FEAD is the representative body of the private waste management and resource industry in the European Union

Chemicals are an important part of our everyday lives. They ensure that we have heat, electricity, goods, clothing and access to telecommunications, social-media, and music wherever we are. Chemicals are also a significant contributor to our economies. Many things we observe in the natural world around us are caused by chemical reactions.

But chemicals have also a hazardous and risky side and we should minimise any harmful impact from exposure to them. Proper and sound management/disposal of waste containing chemicals is mandatory and needed to protect people and the environment.

In this context the European Commission within the Green Deal is developing the Chemical Strategy and the Zero Pollution Strategy and various other actions to improve  the protection of people and the environment against hazardous chemicals and at encouraging innovation for the development of safer alternatives.

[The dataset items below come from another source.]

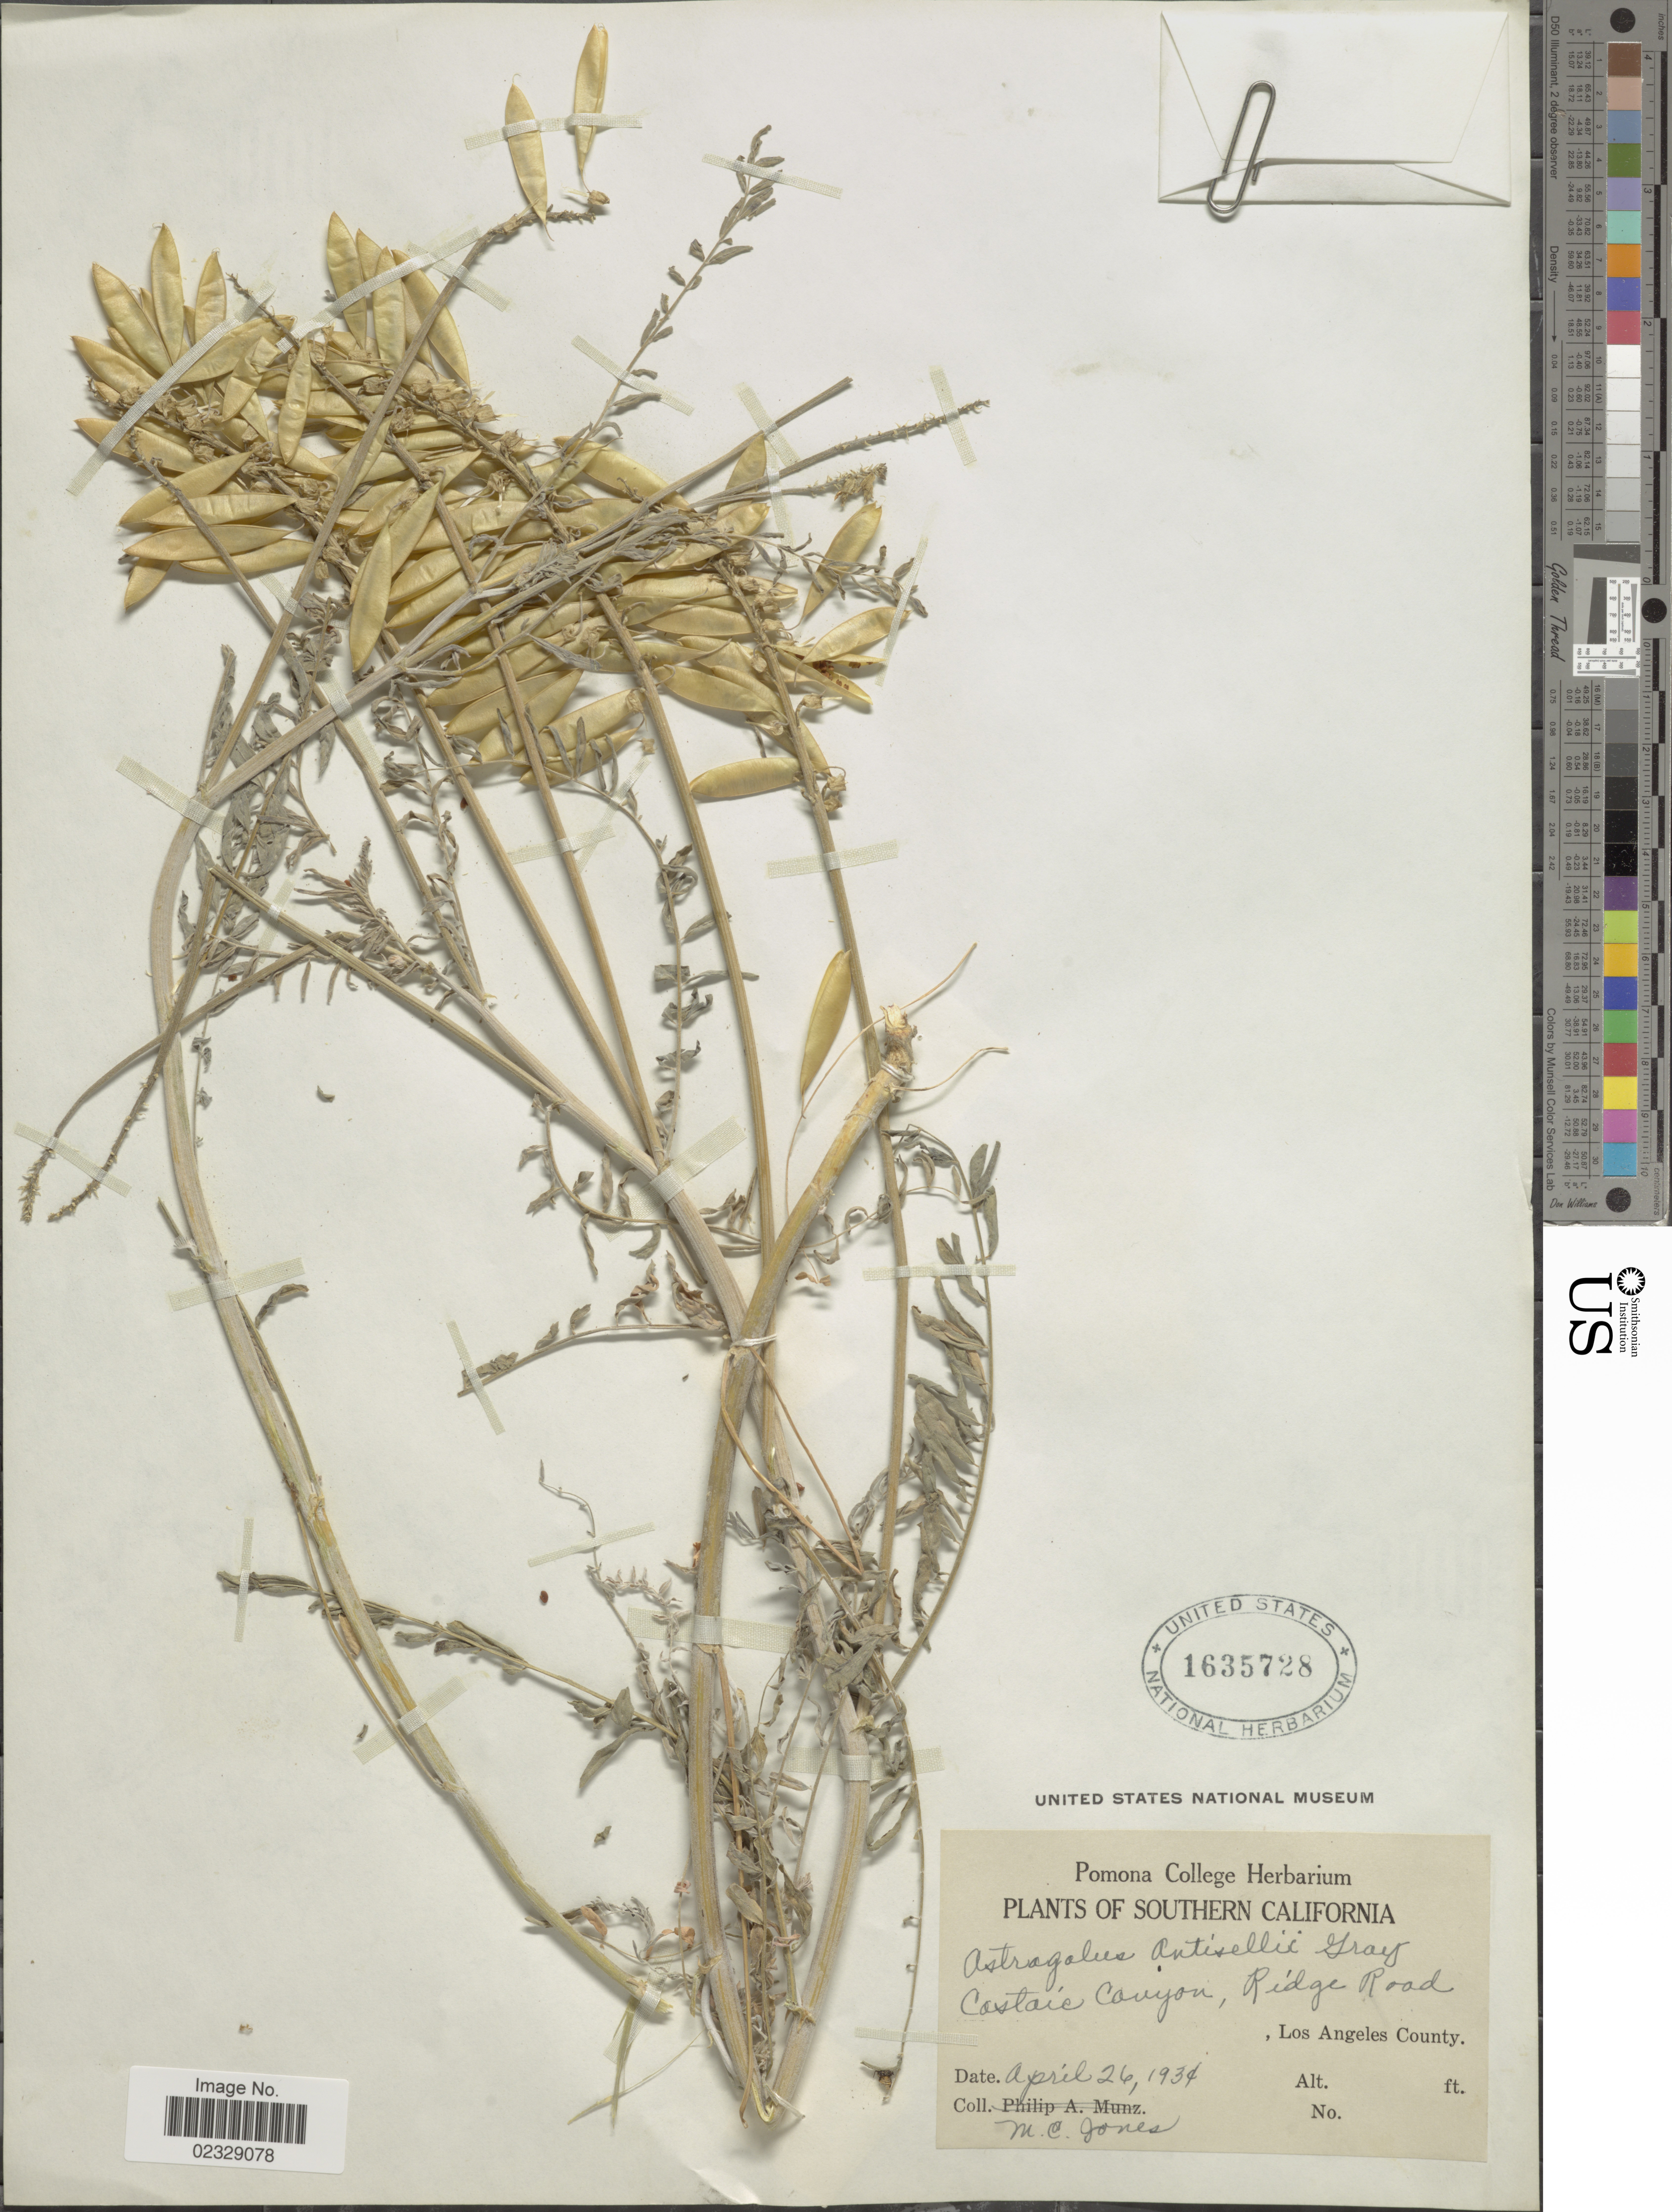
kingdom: Plantae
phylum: Tracheophyta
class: Magnoliopsida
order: Fabales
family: Fabaceae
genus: Astragalus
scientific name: Astragalus antisellii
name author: A. Gray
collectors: M. Jones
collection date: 1934-04-26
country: United States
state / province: California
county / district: Los Angeles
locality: Southern California, Castaic Canyon, Ridge Road, Los Angeles County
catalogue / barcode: US 1635728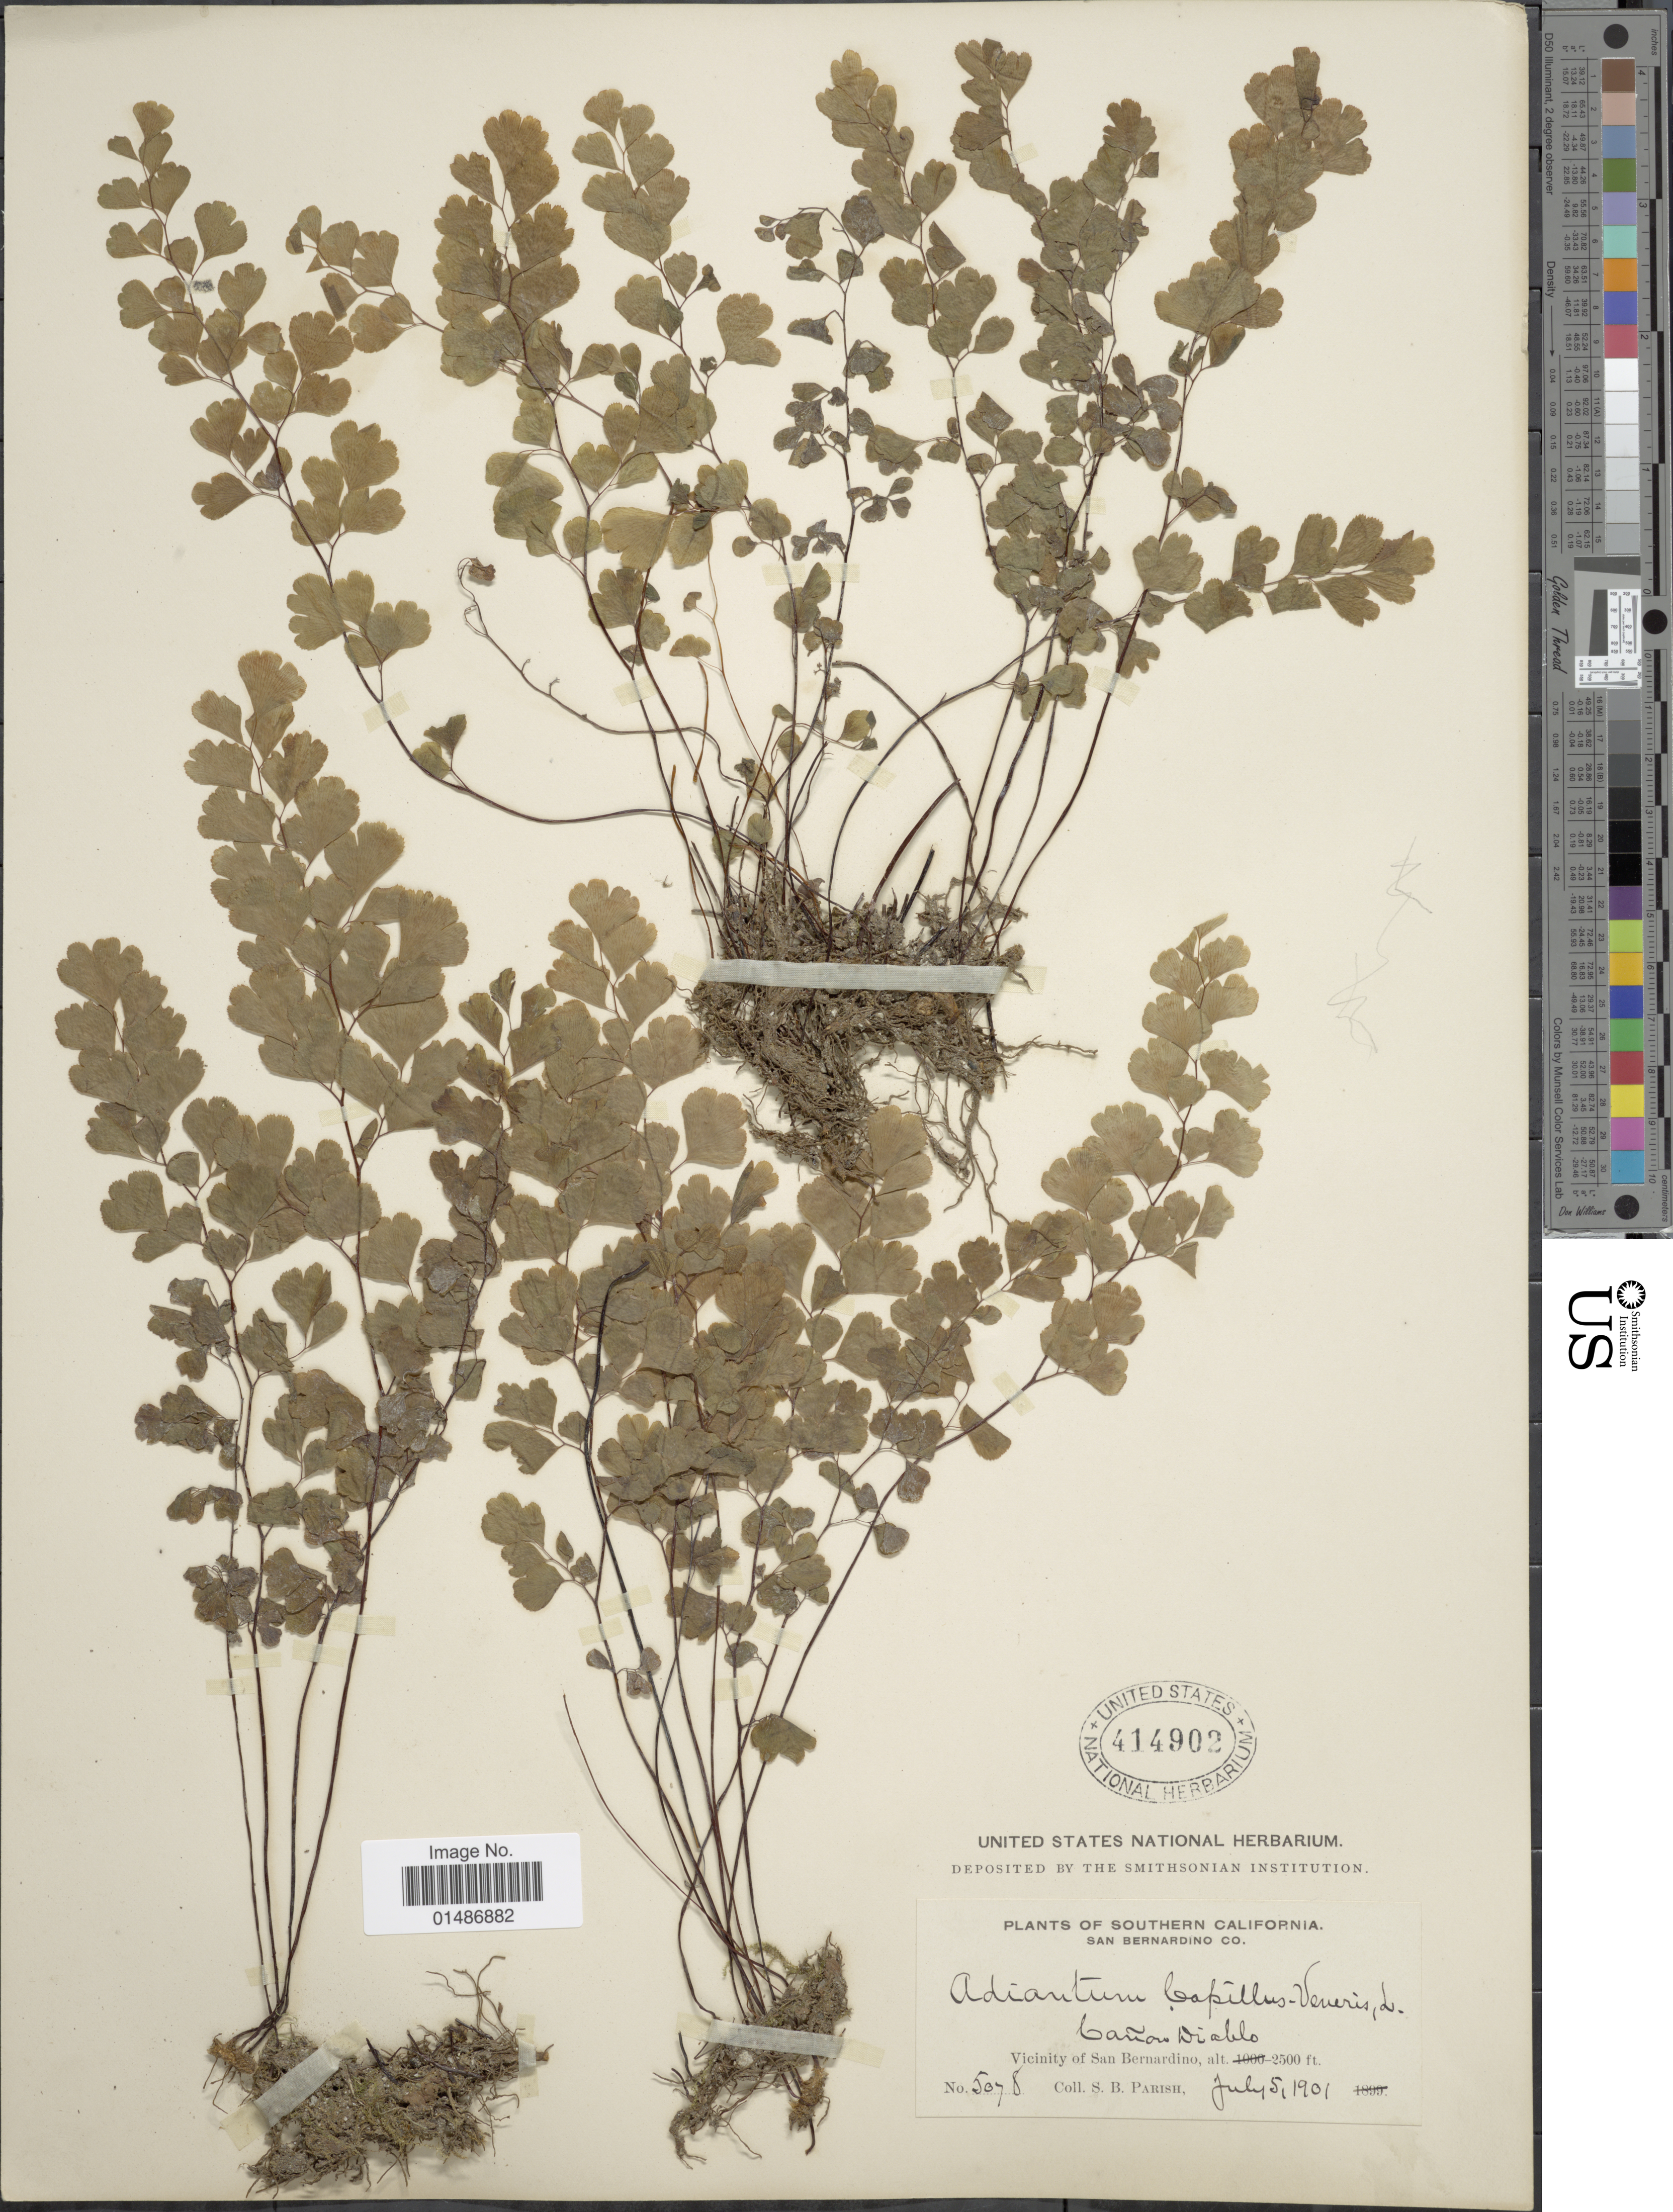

From a waste management perspective, in order to improve the circular economy which requires more and more ambitious targets in terms of quantity and quality, we would like to stress the following needs related to Chemicals and waste:

FEAD Key messages:

  • More information

When treating waste, the operators may face a lack of information about the composition of the waste received. This is particularly critical for hazardous waste. Such information is essential for several reasons: compliance with the acceptance criteria in the facilities and, where applicable, the compliance with legislative requirements such as POP Regulation or Seveso requirements on site, verification of the chemical compatibility to prevent any risk of accident and protection of employees in terms of health and safety.

  • Need for guidance

Together with the need for more information we call for the creation of a realistic set of guidelines on what could be found in different waste streams and how to treat them in a safe and environmentally responsible way

  • Decrease of the use of Substances of Very High Concern

This topic is fundamental and in order to improve the quality of recyclates as well as the safety of the workers and the environment we should, as much as possible, get rid of substances of very high concern in the products. If substitutes are unavoidable we then claim for more information on products and on how to remove and treat those substances in a safe and environmentally sound manner.

  • Mandatory eco-design

We call for a true dismantlability and recyclability of products through mandatory standards for designing products, reducing or phasing out substances of very high concern. A robust eco-design policy will be also a key tool for the prevention of the generation of waste.

  • Enforcement and implementation of EU legislation

While ambitious targets push for more recycling in terms of quantity, a qualitative approach is also needed, as recyclers are investing in downstream parts of the value chain. This investment will only be made possible by the proper implementation and enforcement of the existing international and European legislation (REACH, RoHS, POPs) at all stages and by all actors, with a specific attention to imported goods.

  • Legacy substances

Because legacy substances are a barrier to recycling we call for a specific decision-making methodology to support decisions on the recyclability of waste containing substances of concern.

In order to improve the protection of human health and the environment from the risks that can be posed by chemicals, the Commission needs to strike the right balance between recycling/recovery policy as proposed by the new Circular Economy Action Plan and the aims of chemicals/products legislation.